Je m’interroge de plus en plus sur cette notion de passage à l’échelle que l’on nous encourage à anticiper avec le Cloud. J’ai de plus en plus l’impression qu’elle est liée à des business models déficients qui misent sur la masse d’utilisateurs pour avoir une chance à terme de monétiser le service. Je comprends que l’on puisse avoir des investissements à rentabiliser et qu’en visant haut, malléable, on pense pouvoir retrouver un équilibre financier plus rapidement. Pourquoi placer des paliers financiers aussi élevés ?

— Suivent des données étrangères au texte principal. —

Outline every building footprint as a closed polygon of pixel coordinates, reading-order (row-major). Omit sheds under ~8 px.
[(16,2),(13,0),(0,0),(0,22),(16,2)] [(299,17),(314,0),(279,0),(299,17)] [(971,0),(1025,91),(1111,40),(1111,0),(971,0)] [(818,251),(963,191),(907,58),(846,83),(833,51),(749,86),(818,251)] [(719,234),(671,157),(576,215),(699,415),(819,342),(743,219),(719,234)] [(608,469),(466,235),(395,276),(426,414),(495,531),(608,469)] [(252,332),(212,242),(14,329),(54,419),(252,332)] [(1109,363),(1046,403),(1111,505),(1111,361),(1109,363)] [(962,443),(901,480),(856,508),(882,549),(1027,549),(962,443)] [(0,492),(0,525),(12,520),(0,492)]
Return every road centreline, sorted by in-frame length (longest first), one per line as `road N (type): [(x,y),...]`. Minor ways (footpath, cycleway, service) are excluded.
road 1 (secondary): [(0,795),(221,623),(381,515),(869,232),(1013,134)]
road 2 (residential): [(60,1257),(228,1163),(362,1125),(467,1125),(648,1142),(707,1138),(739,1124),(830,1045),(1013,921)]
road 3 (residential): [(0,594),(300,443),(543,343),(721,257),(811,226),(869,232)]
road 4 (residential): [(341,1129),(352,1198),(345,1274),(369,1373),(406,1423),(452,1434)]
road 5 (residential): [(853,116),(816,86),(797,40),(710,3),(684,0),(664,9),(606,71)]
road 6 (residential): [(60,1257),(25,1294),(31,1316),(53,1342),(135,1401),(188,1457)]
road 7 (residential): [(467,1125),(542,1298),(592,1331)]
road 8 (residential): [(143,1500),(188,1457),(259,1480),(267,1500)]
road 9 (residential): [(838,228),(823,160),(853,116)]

Avoir l’ambition d’un service mondial avec des millions d’utilisateurs est finalement aller à l’encontre du Web en centralisant des données et des usages. Il y a de la place pour plusieurs services, pour de la diversité, pour des motivations et des valeurs différentes, pour des communautés complémentaires. Pourquoi vouloir devenir le TF1 du Web ?

Quelles sont les relations que vous pouvez entretenir avec des millions d’usagers ? Sont-elles sincères ? Automatisées ? Avez-vous délégué ces relations ? La reconnaissance de l’utilité d’un service passe par ces retours, c’est une forme de motivation qui s’inscrit dans la durée. On ne vend pas un service au plus offrant lorsque l’on a établi ces relations. Pourquoi chercher à ne plus être en mesure de gérer ces liens ?

Le passage à l’échelle est emblématique d’une croissance effrénée et malsaine.